** The tasks **
- 1) In the Heisenberg model abstract, write out the passage from "Asymptotics of the Mean-Field" to "the critical temperature." again, changing "total spin" to "overall spin" throughout.
- 2) Turn the abstract paragraph that begins "We consider the mean-field classical Heisenberg model" in the Heisenberg model text into a short bulleted list of its main results.
- 3) According to the Heisenberg model abstract, what kind of limit theorem is proved at the critical temperature?

** Selected excerpt **
↓
Asymptotics of the Mean-Field Heisenberg Model

Abstract

We consider the mean-field classical Heisenberg model and obtain detailed information about the total spin of the system by studying the model on a complete graph and sending the number of vertices to infinity. In particular, we obtain Cramér- and Sanov-type large deviations principles for the total spin and the empirical spin distribution and demonstrate a second-order phase transition in the Gibbs measures. We also study the asymptotics of the total spin throughout the phase transition using Stein’s method, proving central limit theorems in the sub- and supercritical phases and a nonnormal limit theorem at the critical temperature.
↑
** Material **
↓
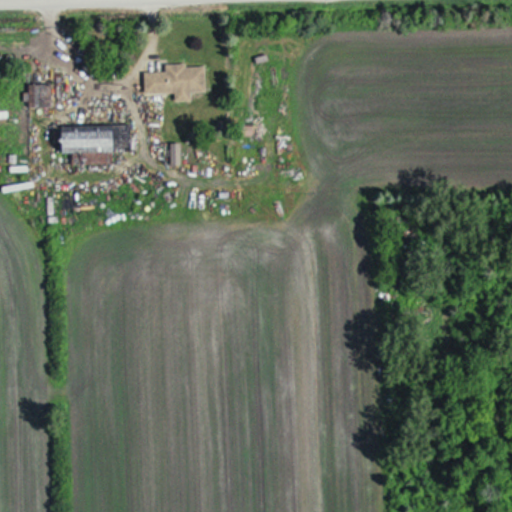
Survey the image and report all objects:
road: (23, 0)
building: (178, 81)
↑
** Final answers **
- 1)
Asymptotics of the Mean-Field Heisenberg Model

Abstract

We consider the mean-field classical Heisenberg model and obtain detailed information about the overall spin of the system by studying the model on a complete graph and sending the number of vertices to infinity. In particular, we obtain Cramér- and Sanov-type large deviations principles for the overall spin and the empirical spin distribution and demonstrate a second-order phase transition in the Gibbs measures. We also study the asymptotics of the overall spin throughout the phase transition using Stein’s method, proving central limit theorems in the sub- and supercritical phases and a nonnormal limit theorem at the critical temperature.

- 2)
- Studies the mean-field classical Heisenberg model on a complete graph, with the number of vertices sent to infinity, to learn about the total spin.
- Obtains Cramér- and Sanov-type large deviations principles for the total spin and the empirical spin distribution.
- Demonstrates a second-order phase transition in the Gibbs measures.
- Uses Stein's method to study the asymptotics of the total spin throughout the phase transition.
- Proves central limit theorems in the sub- and supercritical phases and a nonnormal limit theorem at the critical temperature.

- 3) A nonnormal limit theorem.